Exercise directions — Print exactly the lines from the one containing "- **Non-blocking HTTP**: Asyncio-based" through the last line of the listing, both included.

Records for the exercise —

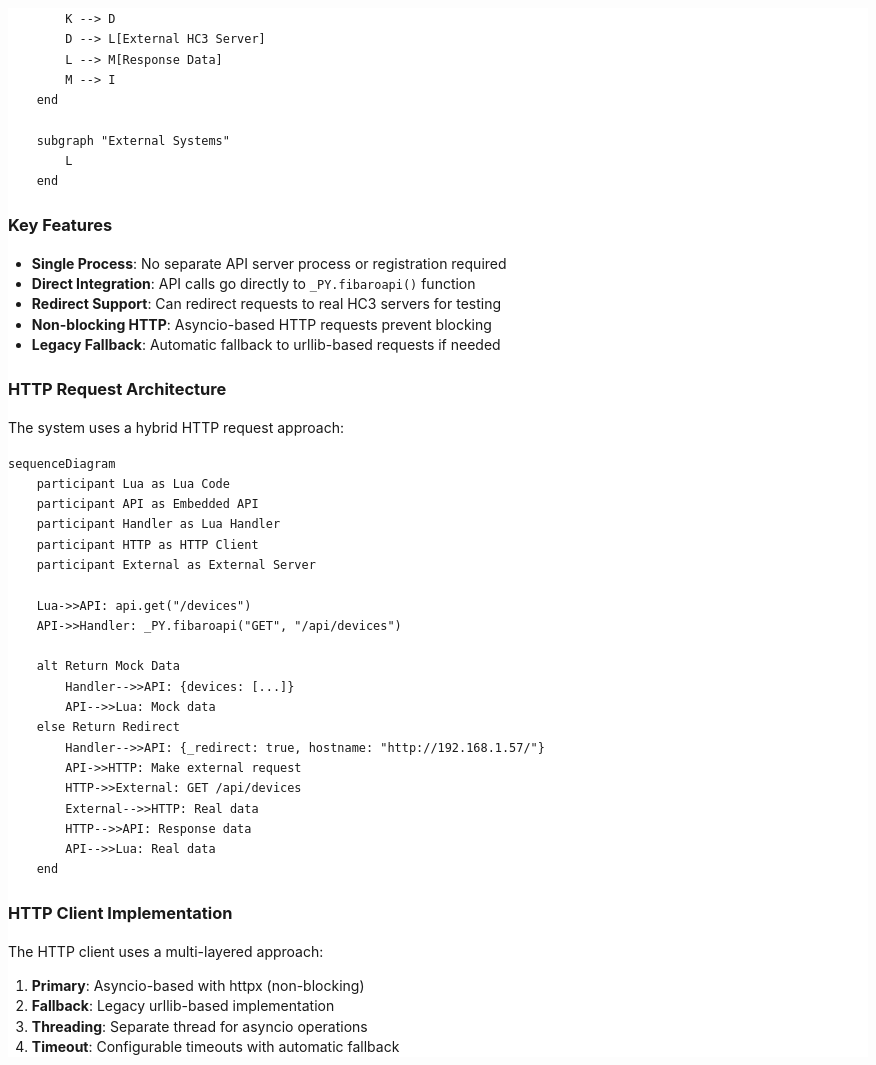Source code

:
 ```mermaid
        K --> D
        D --> L[External HC3 Server]
        L --> M[Response Data]
        M --> I
    end
    
    subgraph "External Systems"
        L
    end
```

### Key Features

- **Single Process**: No separate API server process or registration required
- **Direct Integration**: API calls go directly to `_PY.fibaroapi()` function
- **Redirect Support**: Can redirect requests to real HC3 servers for testing
- **Non-blocking HTTP**: Asyncio-based HTTP requests prevent blocking
- **Legacy Fallback**: Automatic fallback to urllib-based requests if needed

### HTTP Request Architecture

The system uses a hybrid HTTP request approach:

```mermaid
sequenceDiagram
    participant Lua as Lua Code
    participant API as Embedded API
    participant Handler as Lua Handler
    participant HTTP as HTTP Client
    participant External as External Server
    
    Lua->>API: api.get("/devices")
    API->>Handler: _PY.fibaroapi("GET", "/api/devices")
    
    alt Return Mock Data
        Handler-->>API: {devices: [...]}
        API-->>Lua: Mock data
    else Return Redirect
        Handler-->>API: {_redirect: true, hostname: "http://192.168.1.57/"}
        API->>HTTP: Make external request
        HTTP->>External: GET /api/devices
        External-->>HTTP: Real data
        HTTP-->>API: Response data
        API-->>Lua: Real data
    end
```

### HTTP Client Implementation

The HTTP client uses a multi-layered approach:

1. **Primary**: Asyncio-based with httpx (non-blocking)
2. **Fallback**: Legacy urllib-based implementation
3. **Threading**: Separate thread for asyncio operations
4. **Timeout**: Configurable timeouts with automatic fallback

Answer box —
- **Non-blocking HTTP**: Asyncio-based HTTP requests prevent blocking
- **Legacy Fallback**: Automatic fallback to urllib-based requests if needed

### HTTP Request Architecture

The system uses a hybrid HTTP request approach:

```mermaid
sequenceDiagram
    participant Lua as Lua Code
    participant API as Embedded API
    participant Handler as Lua Handler
    participant HTTP as HTTP Client
    participant External as External Server
    
    Lua->>API: api.get("/devices")
    API->>Handler: _PY.fibaroapi("GET", "/api/devices")
    
    alt Return Mock Data
        Handler-->>API: {devices: [...]}
        API-->>Lua: Mock data
    else Return Redirect
        Handler-->>API: {_redirect: true, hostname: "http://192.168.1.57/"}
        API->>HTTP: Make external request
        HTTP->>External: GET /api/devices
        External-->>HTTP: Real data
        HTTP-->>API: Response data
        API-->>Lua: Real data
    end
```

### HTTP Client Implementation

The HTTP client uses a multi-layered approach:

1. **Primary**: Asyncio-based with httpx (non-blocking)
2. **Fallback**: Legacy urllib-based implementation
3. **Threading**: Separate thread for asyncio operations
4. **Timeout**: Configurable timeouts with automatic fallback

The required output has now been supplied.